İlerleyen tarihlerde önce Adliye Nezareti daha sonraları Adliye Sarayına tahvili sağlanmıştır. 1916 - 1918 yılları arasında Türk neo-klasik üslup ile inşa edilen yapı, İstanbul'da çağdaş anlamdaki ilk yapı örneğidir. 1982 yılına kadar yapı cezaevi olarak kullanımına devam etmiştir. 1000 kişilik kapasiteye sahiptir. Kadınlar ve çocuklar için bünyesinde ayrı bölümleri mevcuttur. Birbiri ile bağlantılı olan birçok bloktan oluşan yapı, Türk neo-klasik tarzda tasarlanarak yığma sistem ile inşa edilmiştir. Bahsi geçen binalar bodrum kat olmak üzere bir kısmı bir, bir kısmı iki katlı olacak şekilde uygulanmıştır. Yapının iç mekanlarını başlıca; idari birimler, revir, koğuş, hücre alanı, ıslak hacim, mutfak alanı ve avlu oluşturmaktadır. Bloklardan güneybatı kısmında idari bölümler, batı kısmı olan Tevkifhane Sokağı'nda ana giriş, kuzeybatısında da koğuşlar bulunmaktadır. Türk edebiyatının şair ve yazarlarında olan; Nazım Hikmet, Can Yücel, Necip Fazıl, Aziz Nesin, Orhan Kemal, Kemal Tahir ve Vedat Türkali gibi birçok isim cezaevinde yatmıştır.

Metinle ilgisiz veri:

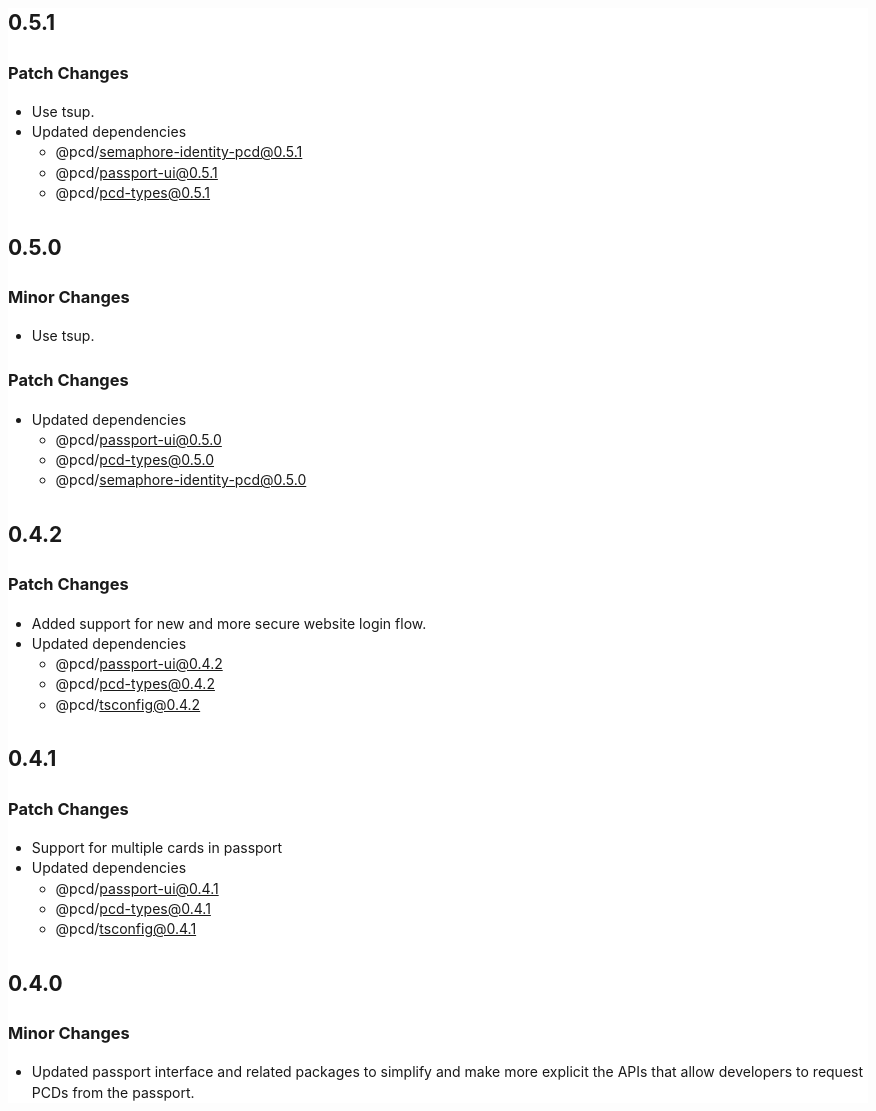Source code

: ## 0.5.1

### Patch Changes

- Use tsup.
- Updated dependencies
  - @pcd/semaphore-identity-pcd@0.5.1
  - @pcd/passport-ui@0.5.1
  - @pcd/pcd-types@0.5.1

## 0.5.0

### Minor Changes

- Use tsup.

### Patch Changes

- Updated dependencies
  - @pcd/passport-ui@0.5.0
  - @pcd/pcd-types@0.5.0
  - @pcd/semaphore-identity-pcd@0.5.0

## 0.4.2

### Patch Changes

- Added support for new and more secure website login flow.
- Updated dependencies
  - @pcd/passport-ui@0.4.2
  - @pcd/pcd-types@0.4.2
  - @pcd/tsconfig@0.4.2

## 0.4.1

### Patch Changes

- Support for multiple cards in passport
- Updated dependencies
  - @pcd/passport-ui@0.4.1
  - @pcd/pcd-types@0.4.1
  - @pcd/tsconfig@0.4.1

## 0.4.0

### Minor Changes

- Updated passport interface and related packages to simplify and make more explicit the APIs that allow developers to request PCDs from the passport.
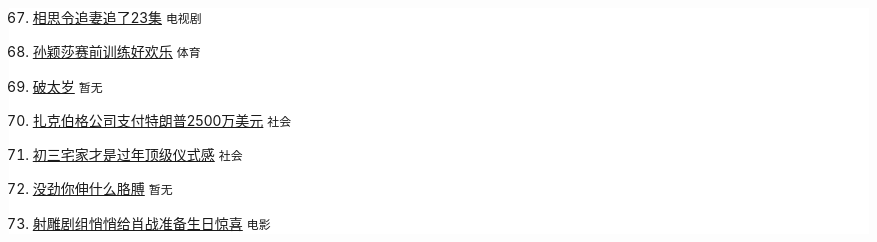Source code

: 67. [相思令追妻追了23集](https://m.weibo.cn/search?containerid=100103type%3D1%26t%3D10%26q%3D%E7%9B%B8%E6%80%9D%E4%BB%A4%E8%BF%BD%E5%A6%BB%E8%BF%BD%E4%BA%8623%E9%9B%86&stream_entry_id=31&isnewpage=1&extparam=seat%3D1%26realpos%3D36%26filter_type%3Drealtimehot%26c_type%3D31%26band_rank%3D36%26cate%3D5001%26lcate%3D5001%26flag%3D1%26stream_entry_id%3D31%26pos%3D35%26q%3D%25E7%259B%25B8%25E6%2580%259D%25E4%25BB%25A4%25E8%25BF%25BD%25E5%25A6%25BB%25E8%25BF%25BD%25E4%25BA%258623%25E9%259B%2586%26dgr%3D0%26display_time%3D1738315618%26pre_seqid%3D173831561859801152733159) `电视剧` 

68. [孙颖莎赛前训练好欢乐](https://m.weibo.cn/search?containerid=100103type%3D1%26t%3D10%26q%3D%23%E5%AD%99%E9%A2%96%E8%8E%8E%E8%B5%9B%E5%89%8D%E8%AE%AD%E7%BB%83%E5%A5%BD%E6%AC%A2%E4%B9%90%23&stream_entry_id=31&isnewpage=1&extparam=seat%3D1%26realpos%3D37%26filter_type%3Drealtimehot%26c_type%3D31%26band_rank%3D37%26cate%3D5001%26lcate%3D5001%26flag%3D1%26stream_entry_id%3D31%26pos%3D36%26q%3D%2523%25E5%25AD%2599%25E9%25A2%2596%25E8%258E%258E%25E8%25B5%259B%25E5%2589%258D%25E8%25AE%25AD%25E7%25BB%2583%25E5%25A5%25BD%25E6%25AC%25A2%25E4%25B9%2590%2523%26dgr%3D0%26display_time%3D1738315618%26pre_seqid%3D173831561859801152733159) `体育` 

69. [破太岁](https://m.weibo.cn/search?containerid=100103type%3D1%26t%3D10%26q%3D%E7%A0%B4%E5%A4%AA%E5%B2%81&stream_entry_id=31&isnewpage=1&extparam=seat%3D1%26realpos%3D38%26filter_type%3Drealtimehot%26c_type%3D31%26band_rank%3D38%26cate%3D5001%26lcate%3D5001%26flag%3D1%26stream_entry_id%3D31%26pos%3D37%26q%3D%25E7%25A0%25B4%25E5%25A4%25AA%25E5%25B2%2581%26dgr%3D0%26display_time%3D1738315618%26pre_seqid%3D173831561859801152733159) `暂无` 

70. [扎克伯格公司支付特朗普2500万美元](https://m.weibo.cn/search?containerid=100103type%3D1%26t%3D10%26q%3D%23%E6%89%8E%E5%85%8B%E4%BC%AF%E6%A0%BC%E5%85%AC%E5%8F%B8%E6%94%AF%E4%BB%98%E7%89%B9%E6%9C%97%E6%99%AE2500%E4%B8%87%E7%BE%8E%E5%85%83%23&stream_entry_id=31&isnewpage=1&extparam=seat%3D1%26realpos%3D39%26filter_type%3Drealtimehot%26c_type%3D31%26band_rank%3D39%26cate%3D5001%26lcate%3D5001%26flag%3D1%26stream_entry_id%3D31%26pos%3D38%26q%3D%2523%25E6%2589%258E%25E5%2585%258B%25E4%25BC%25AF%25E6%25A0%25BC%25E5%2585%25AC%25E5%258F%25B8%25E6%2594%25AF%25E4%25BB%2598%25E7%2589%25B9%25E6%259C%2597%25E6%2599%25AE2500%25E4%25B8%2587%25E7%25BE%258E%25E5%2585%2583%2523%26dgr%3D0%26display_time%3D1738315618%26pre_seqid%3D173831561859801152733159) `社会` 

71. [初三宅家才是过年顶级仪式感](https://m.weibo.cn/search?containerid=100103type%3D1%26t%3D10%26q%3D%23%E5%88%9D%E4%B8%89%E5%AE%85%E5%AE%B6%E6%89%8D%E6%98%AF%E8%BF%87%E5%B9%B4%E9%A1%B6%E7%BA%A7%E4%BB%AA%E5%BC%8F%E6%84%9F%23&stream_entry_id=31&isnewpage=1&extparam=seat%3D1%26realpos%3D40%26filter_type%3Drealtimehot%26c_type%3D31%26band_rank%3D40%26cate%3D5001%26lcate%3D5001%26flag%3D0%26stream_entry_id%3D31%26pos%3D39%26q%3D%2523%25E5%2588%259D%25E4%25B8%2589%25E5%25AE%2585%25E5%25AE%25B6%25E6%2589%258D%25E6%2598%25AF%25E8%25BF%2587%25E5%25B9%25B4%25E9%25A1%25B6%25E7%25BA%25A7%25E4%25BB%25AA%25E5%25BC%258F%25E6%2584%259F%2523%26dgr%3D0%26display_time%3D1738315618%26pre_seqid%3D173831561859801152733159) `社会` 

72. [没劲你伸什么胳膊](https://m.weibo.cn/search?containerid=100103type%3D1%26t%3D10%26q%3D%E6%B2%A1%E5%8A%B2%E4%BD%A0%E4%BC%B8%E4%BB%80%E4%B9%88%E8%83%B3%E8%86%8A&stream_entry_id=31&isnewpage=1&extparam=seat%3D1%26realpos%3D41%26filter_type%3Drealtimehot%26c_type%3D31%26band_rank%3D41%26cate%3D5001%26lcate%3D5001%26flag%3D1%26stream_entry_id%3D31%26pos%3D40%26q%3D%25E6%25B2%25A1%25E5%258A%25B2%25E4%25BD%25A0%25E4%25BC%25B8%25E4%25BB%2580%25E4%25B9%2588%25E8%2583%25B3%25E8%2586%258A%26dgr%3D0%26display_time%3D1738315618%26pre_seqid%3D173831561859801152733159) `暂无` 

73. [射雕剧组悄悄给肖战准备生日惊喜](https://m.weibo.cn/search?containerid=100103type%3D1%26t%3D10%26q%3D%23%E5%B0%84%E9%9B%95%E5%89%A7%E7%BB%84%E6%82%84%E6%82%84%E7%BB%99%E8%82%96%E6%88%98%E5%87%86%E5%A4%87%E7%94%9F%E6%97%A5%E6%83%8A%E5%96%9C%23&stream_entry_id=31&isnewpage=1&extparam=seat%3D1%26realpos%3D42%26filter_type%3Drealtimehot%26c_type%3D31%26band_rank%3D42%26cate%3D5001%26lcate%3D5001%26flag%3D1%26stream_entry_id%3D31%26pos%3D41%26q%3D%2523%25E5%25B0%2584%25E9%259B%2595%25E5%2589%25A7%25E7%25BB%2584%25E6%2582%2584%25E6%2582%2584%25E7%25BB%2599%25E8%2582%2596%25E6%2588%2598%25E5%2587%2586%25E5%25A4%2587%25E7%2594%259F%25E6%2597%25A5%25E6%2583%258A%25E5%2596%259C%2523%26dgr%3D0%26display_time%3D1738315618%26pre_seqid%3D173831561859801152733159) `电影` 
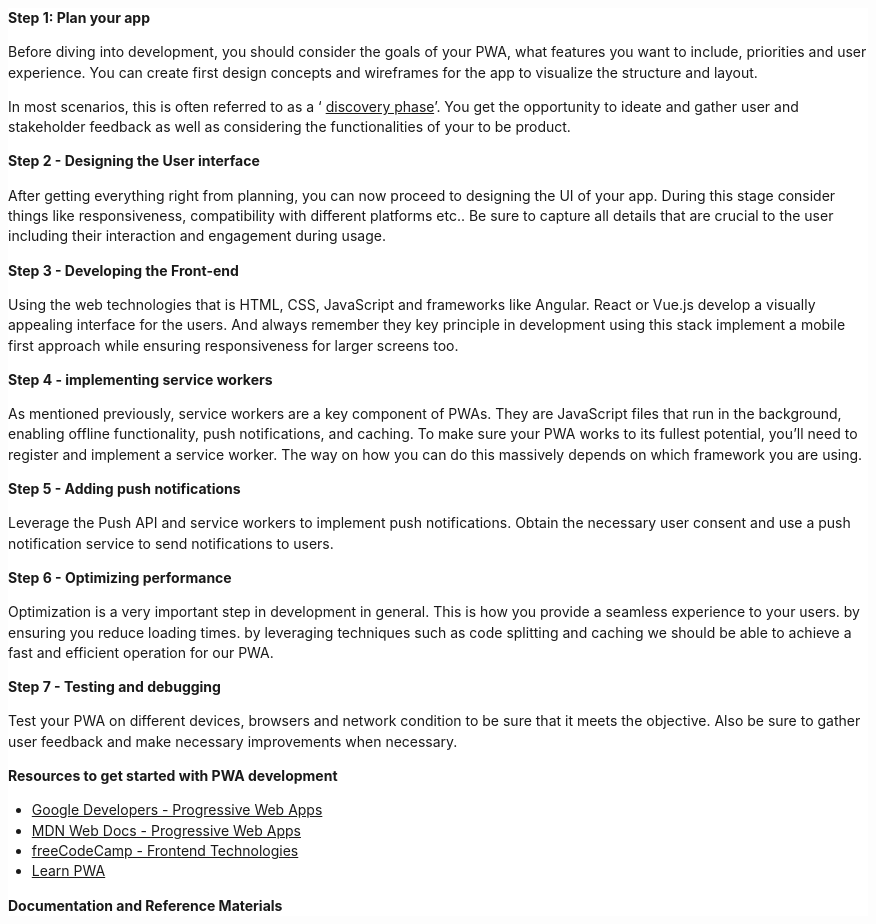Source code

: **Step 1: Plan your app**

Before diving into development, you should consider the goals of your PWA, what features you want to include, priorities and user experience. You can create first design concepts and wireframes for the app to visualize the structure and layout.

In most scenarios, this is often referred to as a ‘ [discovery phase](https://allfront.io/blog/project-discovery-phase-guide/)’. You get the opportunity to ideate and gather user and stakeholder feedback as well as considering the functionalities of your to be product.

**Step 2 - Designing the User interface**

After getting everything right from planning, you can now proceed to designing the UI of your app. During this stage consider things like responsiveness, compatibility with different platforms etc.. Be sure to capture all details that are crucial to the user including their interaction and engagement during usage.

**Step 3 - Developing the Front-end**

Using the web technologies that is HTML, CSS, JavaScript and frameworks like Angular. React or Vue.js develop a visually appealing interface for the users. And always remember they key principle in development using this stack implement a mobile first approach while ensuring responsiveness for larger screens too.

**Step 4 - implementing service workers**

As mentioned previously, service workers are a key component of PWAs. They are JavaScript files that run in the background, enabling offline functionality, push notifications, and caching. To make sure your PWA works to its fullest potential, you’ll need to register and implement a service worker. The way on how you can do this massively depends on which framework you are using.

**Step 5 - Adding push notifications**

Leverage the Push API and service workers to implement push notifications. Obtain the necessary user consent and use a push notification service to send notifications to users.

**Step 6 - Optimizing performance**

Optimization is a very important step in development in general. This is how you provide a seamless experience to your users. by ensuring you reduce loading times. by leveraging techniques such as code splitting and caching we should be able to achieve a fast and efficient operation for our PWA.

**Step 7 - Testing and debugging**

Test your PWA on different devices, browsers and network condition to be sure that it meets the objective. Also be sure to gather user feedback and make necessary improvements when necessary.

**Resources to get started with PWA development** 

- [Google Developers - Progressive Web Apps](https://developers.google.com/web/progressive-web-apps)
- [MDN Web Docs - Progressive Web Apps](https://developer.mozilla.org/en-US/docs/Web/Progressive_web_apps)
- [freeCodeCamp - Frontend Technologies](https://www.freecodecamp.org/learn/front-end-development-libraries/)
- [Learn PWA](https://web.dev/learn/pwa/)

**Documentation and Reference Materials**
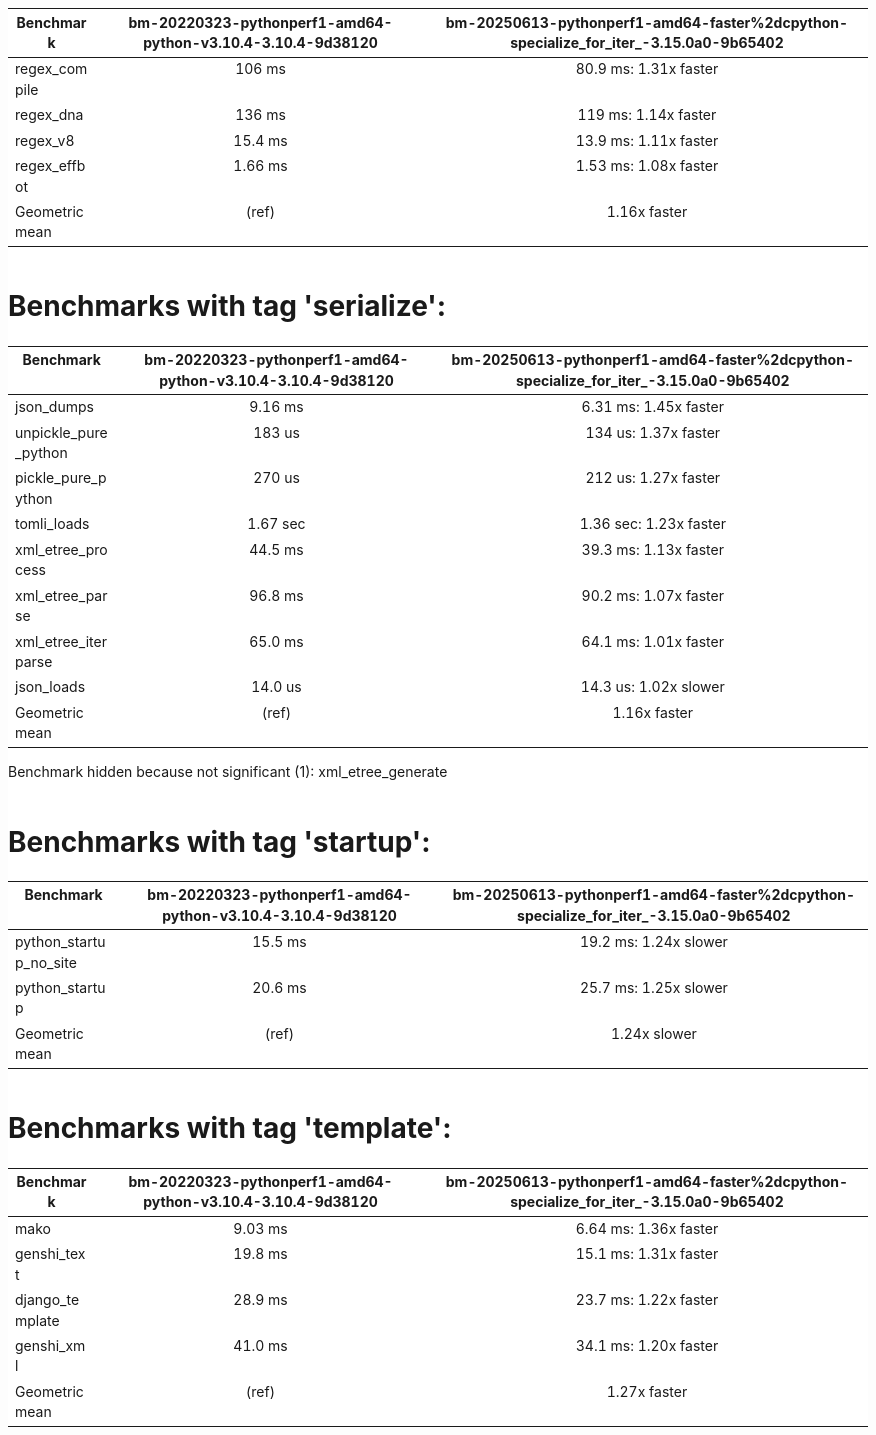 | Benchmark      | bm-20220323-pythonperf1-amd64-python-v3.10.4-3.10.4-9d38120 | bm-20250613-pythonperf1-amd64-faster%2dcpython-specialize_for_iter_-3.15.0a0-9b65402 |
|----------------|:-----------------------------------------------------------:|:------------------------------------------------------------------------------------:|
| regex_compile  | 106 ms                                                      | 80.9 ms: 1.31x faster                                                                |
| regex_dna      | 136 ms                                                      | 119 ms: 1.14x faster                                                                 |
| regex_v8       | 15.4 ms                                                     | 13.9 ms: 1.11x faster                                                                |
| regex_effbot   | 1.66 ms                                                     | 1.53 ms: 1.08x faster                                                                |
| Geometric mean | (ref)                                                       | 1.16x faster                                                                         |

Benchmarks with tag 'serialize':
================================

| Benchmark            | bm-20220323-pythonperf1-amd64-python-v3.10.4-3.10.4-9d38120 | bm-20250613-pythonperf1-amd64-faster%2dcpython-specialize_for_iter_-3.15.0a0-9b65402 |
|----------------------|:-----------------------------------------------------------:|:------------------------------------------------------------------------------------:|
| json_dumps           | 9.16 ms                                                     | 6.31 ms: 1.45x faster                                                                |
| unpickle_pure_python | 183 us                                                      | 134 us: 1.37x faster                                                                 |
| pickle_pure_python   | 270 us                                                      | 212 us: 1.27x faster                                                                 |
| tomli_loads          | 1.67 sec                                                    | 1.36 sec: 1.23x faster                                                               |
| xml_etree_process    | 44.5 ms                                                     | 39.3 ms: 1.13x faster                                                                |
| xml_etree_parse      | 96.8 ms                                                     | 90.2 ms: 1.07x faster                                                                |
| xml_etree_iterparse  | 65.0 ms                                                     | 64.1 ms: 1.01x faster                                                                |
| json_loads           | 14.0 us                                                     | 14.3 us: 1.02x slower                                                                |
| Geometric mean       | (ref)                                                       | 1.16x faster                                                                         |

Benchmark hidden because not significant (1): xml_etree_generate

Benchmarks with tag 'startup':
==============================

| Benchmark              | bm-20220323-pythonperf1-amd64-python-v3.10.4-3.10.4-9d38120 | bm-20250613-pythonperf1-amd64-faster%2dcpython-specialize_for_iter_-3.15.0a0-9b65402 |
|------------------------|:-----------------------------------------------------------:|:------------------------------------------------------------------------------------:|
| python_startup_no_site | 15.5 ms                                                     | 19.2 ms: 1.24x slower                                                                |
| python_startup         | 20.6 ms                                                     | 25.7 ms: 1.25x slower                                                                |
| Geometric mean         | (ref)                                                       | 1.24x slower                                                                         |

Benchmarks with tag 'template':
===============================

| Benchmark       | bm-20220323-pythonperf1-amd64-python-v3.10.4-3.10.4-9d38120 | bm-20250613-pythonperf1-amd64-faster%2dcpython-specialize_for_iter_-3.15.0a0-9b65402 |
|-----------------|:-----------------------------------------------------------:|:------------------------------------------------------------------------------------:|
| mako            | 9.03 ms                                                     | 6.64 ms: 1.36x faster                                                                |
| genshi_text     | 19.8 ms                                                     | 15.1 ms: 1.31x faster                                                                |
| django_template | 28.9 ms                                                     | 23.7 ms: 1.22x faster                                                                |
| genshi_xml      | 41.0 ms                                                     | 34.1 ms: 1.20x faster                                                                |
| Geometric mean  | (ref)                                                       | 1.27x faster                                                                         |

İşgal yıllarında inşa edilmiş Tarihi Sultanahmet Cezaevi 1982 yılına kadar işlevini sürdürmüştür. Yapının bulunduğu parsel (Sultanahmet, 67 pafta, 58 ada, 1 ve 2 parsel) Turizm Bakanlığı'ndan kiralanarak 21 Mayıs 1991 tarihinde yapı ve çevresinin rölevesi hazırlanarak konaklama tesisi için restorasyonuna onay alınmıştır. Daha sonra gerekli belgeler dahilinde 31.12.1992 tarihinde yapım izni alınmıştır. Alınan izinler doğrultusunda yapıdaki orijinal olmayan eklemelerin belirlenerek restorasyon projesi hazırlanmıştır. Anıtlar kurulunun 13012 nolu kararında yapının cephesinin korunarak iç mekânlarda istenilen planlamaların yapılmasına karar verilmiştir. Taşınmaz Kültür Varlığı ile bezenmiş bölgede bulunan cezaevi binasının, konaklama tesisine dönüşüm projesi ile uzun vadede güvenilir ve alınan kararlara sadık kalınması beklenen işletme süresinde Kanada kökenli Four Seasons grubu ile anlaşmaya varılmıştır. 1991 - 1996 seneleri arasında yapının restorasyonu tamamlanarak otel olarak kullanıma hizmet vermeye başlamıştır. Yapı grubu, şu an Four Seasons Otel olarak işlev vermektedir.